#### READING PASSAGE
=== Section Start ===
Jason Koebler @ 404Media: X's Objection to the Onion Buying InfoWars Is a Reminder You Do Not Own Your Social Media Accounts
Threads is updating the Android and iOS apps to keep your custom feeds (announced last week) visible on the home screen. That makes it easy to swipe between your different feeds.
Threads is testing much needed Search improvements, including searching within a date range and searching a single profile. They are also testing AI-generated summaries of trending topics.
Threads now lets you watch video in landscape orientation in the iOS app. Hopefully coming to Android as well. Unlike Instagram which is all about the vertical video, Threads
Communication and Collaboration
Features are available to free accounts unless otherwise noted.
In August 2023 (over a year ago) Google announced “the new Google Chat”. One of the announced features was Huddles, a built-in “instant-on audio-first meeting” powered by Google Meet. The audio call can easily be turned into a video call with a click. After being in customer preview for over a year, this is finally rolling out to Google Workspace business, enterprise, nonprofit and Frontline customers. The create-a-meeting video icon in the Chat compose bar is moving to the chat or space header (for everyone), offering one button to set up a meeting, make a call or start a Huddle. Learn more about huddles.
Gmail for Android lets you drag and drop contacts in the To: CC: and BCC: fields.
You can now view Tasks in the Google Calendar Android app.
Instagram has new features for DMs (direct messages): new stickers, the option to add a nickname for yourself or your friends, and live location sharing for up to 1 hour,
More AI Updates and Tips
NotebookLM (notebooklm.google.com) has a new option to “Convert Notes to Source”. The notes can then be used with the chat features, used to create an Audio Overview, and acts as an easy way to back up your notes. Learn more in the NotebookLM Discord.
Google shared a useful overview of Google Gemini 1.5 Pro’s multimodal capabilities, including extracting and manipulating data from PDFs, images of receipts and other documents, web pages and videos.
More Reading (and watching)
=== Section End ===
#### WHAT TO DO
A – In the tech news roundup, copy the passage word for word, starting at "Jason Koebler @" and ending at "your different feeds.".
B – Rewrite the paragraph of the tech news roundup that begins "In August 2023 (over a year ago)" as a shorter bulleted list that keeps its main facts.
C – According to the tech news roundup, what new option has NotebookLM added for notes?

#### SOURCE INFORMATION
=== Section Start ===
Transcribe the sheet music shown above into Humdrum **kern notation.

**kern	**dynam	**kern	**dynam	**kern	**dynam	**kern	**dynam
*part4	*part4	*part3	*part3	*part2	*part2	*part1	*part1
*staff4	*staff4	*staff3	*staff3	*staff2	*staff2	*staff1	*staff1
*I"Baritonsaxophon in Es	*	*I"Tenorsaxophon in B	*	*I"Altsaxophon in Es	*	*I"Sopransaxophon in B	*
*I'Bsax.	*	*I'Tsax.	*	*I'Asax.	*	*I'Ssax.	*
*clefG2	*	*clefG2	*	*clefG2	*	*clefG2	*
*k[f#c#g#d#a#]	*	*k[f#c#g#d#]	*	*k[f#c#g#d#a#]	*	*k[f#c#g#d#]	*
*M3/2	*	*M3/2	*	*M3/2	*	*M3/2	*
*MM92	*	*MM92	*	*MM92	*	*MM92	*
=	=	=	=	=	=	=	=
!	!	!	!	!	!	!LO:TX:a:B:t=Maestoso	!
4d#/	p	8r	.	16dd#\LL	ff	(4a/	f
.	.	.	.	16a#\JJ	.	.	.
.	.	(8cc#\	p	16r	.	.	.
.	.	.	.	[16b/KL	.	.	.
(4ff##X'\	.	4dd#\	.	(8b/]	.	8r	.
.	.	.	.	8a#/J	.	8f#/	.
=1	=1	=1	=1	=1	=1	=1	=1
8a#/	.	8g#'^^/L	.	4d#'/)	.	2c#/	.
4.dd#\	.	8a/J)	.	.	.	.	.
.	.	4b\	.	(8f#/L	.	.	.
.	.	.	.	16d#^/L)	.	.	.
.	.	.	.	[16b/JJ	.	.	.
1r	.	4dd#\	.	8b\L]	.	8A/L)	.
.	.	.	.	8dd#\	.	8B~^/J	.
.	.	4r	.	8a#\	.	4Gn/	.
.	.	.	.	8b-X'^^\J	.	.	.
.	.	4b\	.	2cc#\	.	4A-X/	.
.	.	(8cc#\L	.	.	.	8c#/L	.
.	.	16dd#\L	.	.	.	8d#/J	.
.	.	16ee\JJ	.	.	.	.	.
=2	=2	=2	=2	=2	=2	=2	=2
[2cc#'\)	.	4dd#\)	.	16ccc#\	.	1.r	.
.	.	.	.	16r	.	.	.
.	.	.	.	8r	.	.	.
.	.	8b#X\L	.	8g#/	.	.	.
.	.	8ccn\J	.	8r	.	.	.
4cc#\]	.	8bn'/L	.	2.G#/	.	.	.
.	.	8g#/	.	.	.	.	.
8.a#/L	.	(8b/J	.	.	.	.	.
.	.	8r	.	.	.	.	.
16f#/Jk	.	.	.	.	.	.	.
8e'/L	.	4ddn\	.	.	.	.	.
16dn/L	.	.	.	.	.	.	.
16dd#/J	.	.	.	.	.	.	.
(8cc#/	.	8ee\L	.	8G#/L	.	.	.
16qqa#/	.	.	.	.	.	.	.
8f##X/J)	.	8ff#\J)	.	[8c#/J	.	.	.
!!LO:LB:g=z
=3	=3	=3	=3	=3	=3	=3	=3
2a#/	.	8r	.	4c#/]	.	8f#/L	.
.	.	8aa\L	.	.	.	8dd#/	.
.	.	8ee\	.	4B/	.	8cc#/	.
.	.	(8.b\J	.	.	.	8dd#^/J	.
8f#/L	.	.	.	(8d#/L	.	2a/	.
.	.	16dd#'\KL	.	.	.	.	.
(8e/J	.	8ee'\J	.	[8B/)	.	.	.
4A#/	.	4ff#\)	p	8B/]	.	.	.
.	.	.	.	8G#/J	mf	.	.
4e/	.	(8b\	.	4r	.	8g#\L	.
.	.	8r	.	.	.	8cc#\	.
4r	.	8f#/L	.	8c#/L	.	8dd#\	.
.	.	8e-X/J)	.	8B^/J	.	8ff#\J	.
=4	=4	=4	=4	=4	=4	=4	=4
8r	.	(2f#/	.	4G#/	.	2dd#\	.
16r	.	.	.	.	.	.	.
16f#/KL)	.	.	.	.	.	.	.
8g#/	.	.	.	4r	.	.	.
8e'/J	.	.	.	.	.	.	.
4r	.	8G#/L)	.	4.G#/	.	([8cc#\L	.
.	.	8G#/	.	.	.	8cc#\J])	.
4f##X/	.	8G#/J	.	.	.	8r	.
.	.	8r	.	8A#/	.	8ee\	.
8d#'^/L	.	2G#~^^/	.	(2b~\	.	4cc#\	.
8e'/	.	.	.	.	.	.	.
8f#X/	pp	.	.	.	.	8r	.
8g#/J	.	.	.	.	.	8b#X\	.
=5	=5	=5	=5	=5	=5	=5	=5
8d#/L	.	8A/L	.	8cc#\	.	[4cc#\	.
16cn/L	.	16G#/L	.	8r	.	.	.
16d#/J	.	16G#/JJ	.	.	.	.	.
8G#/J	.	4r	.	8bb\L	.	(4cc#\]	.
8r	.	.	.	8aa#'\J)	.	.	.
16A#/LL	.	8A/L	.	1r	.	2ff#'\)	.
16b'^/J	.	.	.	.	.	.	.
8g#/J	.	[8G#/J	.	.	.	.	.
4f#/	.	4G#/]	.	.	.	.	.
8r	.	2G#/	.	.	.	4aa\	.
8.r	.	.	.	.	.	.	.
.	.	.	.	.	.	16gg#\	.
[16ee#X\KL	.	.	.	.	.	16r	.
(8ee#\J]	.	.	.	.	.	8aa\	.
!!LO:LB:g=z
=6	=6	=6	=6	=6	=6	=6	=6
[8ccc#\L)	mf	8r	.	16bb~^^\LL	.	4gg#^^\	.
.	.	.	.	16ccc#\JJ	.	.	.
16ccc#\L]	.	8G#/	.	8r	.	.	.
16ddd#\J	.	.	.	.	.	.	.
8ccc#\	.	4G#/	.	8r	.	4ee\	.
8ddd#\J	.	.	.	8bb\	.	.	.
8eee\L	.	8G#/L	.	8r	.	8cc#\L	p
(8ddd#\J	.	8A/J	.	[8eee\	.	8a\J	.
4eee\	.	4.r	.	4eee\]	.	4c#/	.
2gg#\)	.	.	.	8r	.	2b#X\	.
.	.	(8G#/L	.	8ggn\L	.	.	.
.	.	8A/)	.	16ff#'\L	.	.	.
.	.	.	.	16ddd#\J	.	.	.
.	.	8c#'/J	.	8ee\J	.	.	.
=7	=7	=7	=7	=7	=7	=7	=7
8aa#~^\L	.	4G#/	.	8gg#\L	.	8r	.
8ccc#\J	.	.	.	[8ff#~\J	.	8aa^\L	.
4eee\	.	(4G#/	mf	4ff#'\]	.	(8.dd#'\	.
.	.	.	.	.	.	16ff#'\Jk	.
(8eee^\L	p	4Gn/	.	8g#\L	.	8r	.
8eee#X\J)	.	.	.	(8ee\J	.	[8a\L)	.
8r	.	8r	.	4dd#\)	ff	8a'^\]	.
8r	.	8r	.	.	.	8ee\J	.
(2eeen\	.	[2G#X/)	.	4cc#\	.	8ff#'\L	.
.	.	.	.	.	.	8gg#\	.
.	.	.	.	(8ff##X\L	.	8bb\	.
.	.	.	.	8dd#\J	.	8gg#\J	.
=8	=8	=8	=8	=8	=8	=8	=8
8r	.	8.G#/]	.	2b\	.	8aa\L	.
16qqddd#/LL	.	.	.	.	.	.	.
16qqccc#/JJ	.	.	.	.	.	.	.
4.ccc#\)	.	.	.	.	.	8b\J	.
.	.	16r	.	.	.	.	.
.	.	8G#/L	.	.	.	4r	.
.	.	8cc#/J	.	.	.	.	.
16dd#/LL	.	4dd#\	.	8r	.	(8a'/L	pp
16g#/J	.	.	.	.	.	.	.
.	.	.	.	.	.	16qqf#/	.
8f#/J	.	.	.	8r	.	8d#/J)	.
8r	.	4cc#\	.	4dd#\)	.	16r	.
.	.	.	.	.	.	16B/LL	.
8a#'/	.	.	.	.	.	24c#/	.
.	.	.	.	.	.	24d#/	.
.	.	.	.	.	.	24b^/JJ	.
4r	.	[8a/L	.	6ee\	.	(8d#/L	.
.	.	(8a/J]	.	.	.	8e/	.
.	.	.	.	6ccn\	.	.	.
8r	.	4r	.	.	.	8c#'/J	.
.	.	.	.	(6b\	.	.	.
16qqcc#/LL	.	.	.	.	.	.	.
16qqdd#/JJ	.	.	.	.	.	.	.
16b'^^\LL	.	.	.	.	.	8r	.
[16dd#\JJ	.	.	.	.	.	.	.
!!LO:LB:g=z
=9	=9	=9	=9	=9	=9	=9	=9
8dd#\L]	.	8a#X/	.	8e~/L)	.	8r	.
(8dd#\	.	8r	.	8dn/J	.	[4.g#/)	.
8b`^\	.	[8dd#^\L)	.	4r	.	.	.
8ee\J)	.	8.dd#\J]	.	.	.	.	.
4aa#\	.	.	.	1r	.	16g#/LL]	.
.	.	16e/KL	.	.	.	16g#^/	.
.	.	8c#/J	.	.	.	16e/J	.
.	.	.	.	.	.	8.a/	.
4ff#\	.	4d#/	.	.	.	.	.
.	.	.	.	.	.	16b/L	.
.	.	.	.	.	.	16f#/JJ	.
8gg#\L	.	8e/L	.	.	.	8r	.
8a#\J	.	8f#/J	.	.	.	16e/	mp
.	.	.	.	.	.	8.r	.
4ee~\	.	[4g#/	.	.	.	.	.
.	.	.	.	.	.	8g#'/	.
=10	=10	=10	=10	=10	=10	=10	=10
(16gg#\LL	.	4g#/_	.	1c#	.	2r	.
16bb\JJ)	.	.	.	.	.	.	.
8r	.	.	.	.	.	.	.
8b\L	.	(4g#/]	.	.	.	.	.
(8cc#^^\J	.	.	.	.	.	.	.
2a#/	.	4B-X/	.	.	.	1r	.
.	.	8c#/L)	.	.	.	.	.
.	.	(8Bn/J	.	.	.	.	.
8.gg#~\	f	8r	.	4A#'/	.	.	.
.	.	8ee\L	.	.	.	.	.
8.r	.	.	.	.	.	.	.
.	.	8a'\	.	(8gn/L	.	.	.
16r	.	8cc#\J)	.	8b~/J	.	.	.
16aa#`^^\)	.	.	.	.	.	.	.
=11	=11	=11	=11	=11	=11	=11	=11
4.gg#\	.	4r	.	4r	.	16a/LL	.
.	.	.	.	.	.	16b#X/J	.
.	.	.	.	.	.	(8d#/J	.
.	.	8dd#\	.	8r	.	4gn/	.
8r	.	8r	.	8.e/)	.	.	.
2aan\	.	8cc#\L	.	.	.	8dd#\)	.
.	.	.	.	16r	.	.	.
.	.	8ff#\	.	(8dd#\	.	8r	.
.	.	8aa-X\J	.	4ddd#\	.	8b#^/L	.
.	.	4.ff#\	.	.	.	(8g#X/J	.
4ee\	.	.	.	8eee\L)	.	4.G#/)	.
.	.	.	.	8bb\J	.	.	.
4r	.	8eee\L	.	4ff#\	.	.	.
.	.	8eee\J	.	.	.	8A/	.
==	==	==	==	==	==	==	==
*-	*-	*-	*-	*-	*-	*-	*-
=== Section End ===
#### SOLUTIONS TO THE TASKS
A –
Jason Koebler @ 404Media: X's Objection to the Onion Buying InfoWars Is a Reminder You Do Not Own Your Social Media Accounts
Threads is updating the Android and iOS apps to keep your custom feeds (announced last week) visible on the home screen. That makes it easy to swipe between your different feeds.

B –
- Google announced "the new Google Chat" in August 2023, including Huddles, an instant-on, audio-first meeting feature powered by Google Meet.
- A Huddle's audio call can be turned into a video call with one click.
- After more than a year in customer preview, Huddles is rolling out to Google Workspace business, enterprise, nonprofit and Frontline customers.
- For everyone, the video icon in the Chat compose bar is moving to the chat or space header. It becomes one button to set up a meeting, make a call or start a Huddle.

C – NotebookLM has added an option to "Convert Notes to Source."